La musica dell’album è un incontro tra le sonorità del metal moderno e melodie ispirate dal rock ottantiano e dal grunge del decennio successivo. Ne scaturisce un’atmosfera ibrida, che per la sua stessa composizione offre la sensazione strisciante d’incompletezza, di sfocatura.
In partenza “Sick” ha l’aspetto e la sostanza di tanti prodotti nu-metal pronti ad essere immolati sull’altare di MTV ed affini, la dura potenza ammiccante di “Rot” pare studiata a questo scopo ed in questo senso il brano è certamente vincente.
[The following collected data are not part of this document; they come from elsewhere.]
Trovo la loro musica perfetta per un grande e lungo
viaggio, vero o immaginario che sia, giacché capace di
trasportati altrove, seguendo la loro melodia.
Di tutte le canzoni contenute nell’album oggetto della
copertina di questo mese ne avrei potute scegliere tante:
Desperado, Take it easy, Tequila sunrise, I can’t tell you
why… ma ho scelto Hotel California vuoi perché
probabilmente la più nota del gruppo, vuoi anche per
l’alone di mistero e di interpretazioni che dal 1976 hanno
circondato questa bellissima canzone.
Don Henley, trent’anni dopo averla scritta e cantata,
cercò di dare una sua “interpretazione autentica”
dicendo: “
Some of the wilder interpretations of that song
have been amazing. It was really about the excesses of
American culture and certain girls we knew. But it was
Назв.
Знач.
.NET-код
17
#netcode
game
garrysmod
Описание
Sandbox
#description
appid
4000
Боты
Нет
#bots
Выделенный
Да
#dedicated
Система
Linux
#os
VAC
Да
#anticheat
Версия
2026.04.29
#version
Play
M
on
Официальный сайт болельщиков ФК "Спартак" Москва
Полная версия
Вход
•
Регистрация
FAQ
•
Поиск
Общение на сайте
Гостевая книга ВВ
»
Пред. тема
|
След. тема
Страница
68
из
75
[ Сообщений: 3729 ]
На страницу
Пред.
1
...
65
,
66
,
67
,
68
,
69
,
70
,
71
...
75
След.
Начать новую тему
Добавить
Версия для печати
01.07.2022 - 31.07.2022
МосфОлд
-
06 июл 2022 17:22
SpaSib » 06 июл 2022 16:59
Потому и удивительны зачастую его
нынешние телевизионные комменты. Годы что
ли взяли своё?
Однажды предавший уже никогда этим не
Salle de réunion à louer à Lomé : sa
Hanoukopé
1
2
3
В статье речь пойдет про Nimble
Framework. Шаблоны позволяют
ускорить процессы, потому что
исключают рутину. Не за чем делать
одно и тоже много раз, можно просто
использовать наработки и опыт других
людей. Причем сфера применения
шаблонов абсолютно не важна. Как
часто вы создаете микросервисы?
Traynor però non si irrigidisce su questa formula ed allarga lo spettro musicale e vocale in due diverse direzioni.
La prima è in senso hard-anthemico basata su canzoni essenziali, solide, dai ritmi sostenuti ma non irruenti, che rinunciano a qualcosa in fatto di modernità smussando gli spigoli in favore di un profilo rock più accessibile, quindi “Think about it”,”Fix on”, l’agrodolce “Pusher” e la massiccia “Cursed” figurano come tracce oneste e degnamente grintose ma non particolarmente incisive, troppo simili nel loro tentativo di agguantare un feeling muscolare ma al tempo stesso orecchiabile.
La seconda corrente è rappresentata dalle numerose ballate romantiche tradizionali, troviamo l’ottima “Barely breathing” forse la migliore song del disco anche se paga pegno ai Soundgarden, le zuccherose e mollicce “High” e “This way”, ed ancora “Shame” dall’intenso riflesso notturno e l’acustica “Blue sky lie”. La vena emozionale del gruppo è interessante e piacevole ma gli episodi soffusi sono troppo numerosi e non tutti indispensabili, così la caduta di tensione rimane costantemente in agguato.
Ci resta quindi un album che gioca tutte le sue carte sulla varietà del songwriting e sulla versatilità del factotum Traynor, interprete appassionato e polivalente, non sufficiente però a mascherare l’assenza del climax vincente, il guizzo di classe che eleva un opera sopra la media. In sostanza il secondo lavoro di questa formazione rischia di perdersi tra la marea di uscite dell’attuale periodo.